Inspectie v/h Onderwijs



De kwaliteit van leerlingenzorg in het mbo

15 mei. 2009

Uit eerdere reguliere inspectieonderzoeken bleek dat mbo-instellingen zich steeds meer geconfronteerd zien met de instroom van grotere groepen probleemleerlingen. Het gaat dan niet alleen om sociaal-emotionele of psychische problematiek. Er zijn ook steeds meer leerlingen met een problematische onderwijshistorie of grote onderwijsachterstanden.

Op acht locaties binnen vier instellingen heeft de inspectie in 2008 een verkennend onderzoek uitgevoerd. Daarbij heeft de inspectie gekeken naar de manier waarop leerlingen uit het praktijkonderwijs, leerlingen met een (voormalige) lwoo-indicatie uit het vmbo en leerlingen met een `rugzak' worden aangenomen, geplaatst en begeleid.

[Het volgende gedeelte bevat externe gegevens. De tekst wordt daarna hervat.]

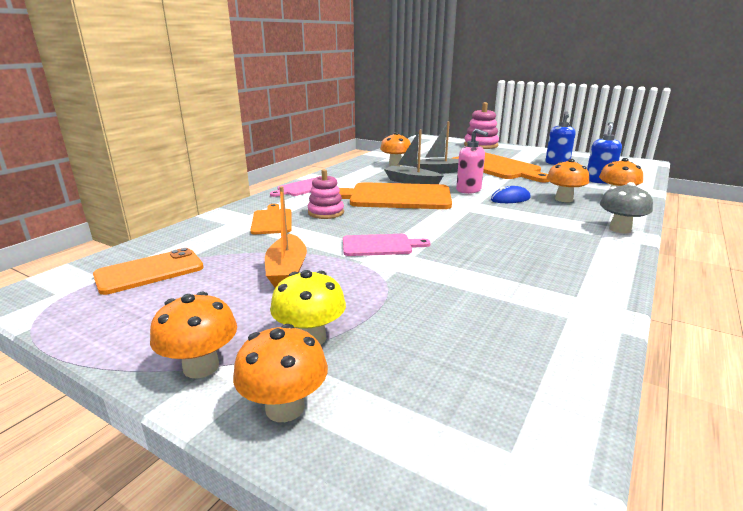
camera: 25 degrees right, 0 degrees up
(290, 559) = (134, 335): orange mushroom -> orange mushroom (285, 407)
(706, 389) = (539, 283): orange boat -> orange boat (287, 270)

Tevens is onderzocht wat er van deze intake en begeleiding is vastgelegd. Tenslotte is nagegaan of betere begeleiding aantoonbaar leidt tot minder voortijdige en ongekwalificeerde uitval.

De onderzochte locaties hebben geïnvesteerd in het verbeteren van de intake, maar dit leidt vaak niet tot een goede vaststelling van de beginsituatie van de leerling. De informatie uit de intake wordt nauwelijks gebruikt om begeleiding vorm te geven. Tevens wordt weinig van de begeleiding vastgelegd. Tenslotte kon niet worden vastgesteld of een betere begeleiding leidt tot minder uitval; er wordt te weinig vastgelegd om een goede evaluatie te kunnen doen.

Gezien de uitkomsten van dit onderzoek zal de inspectie het toezicht op de zorg voor specifieke groepen verscherpen. Daartoe is als extra onderwerp in het waarderingskader van de inspectie BVE 2009 de begeleiding die besteed wordt aan deelnemers met specifieke zorgbehoeften opgenomen.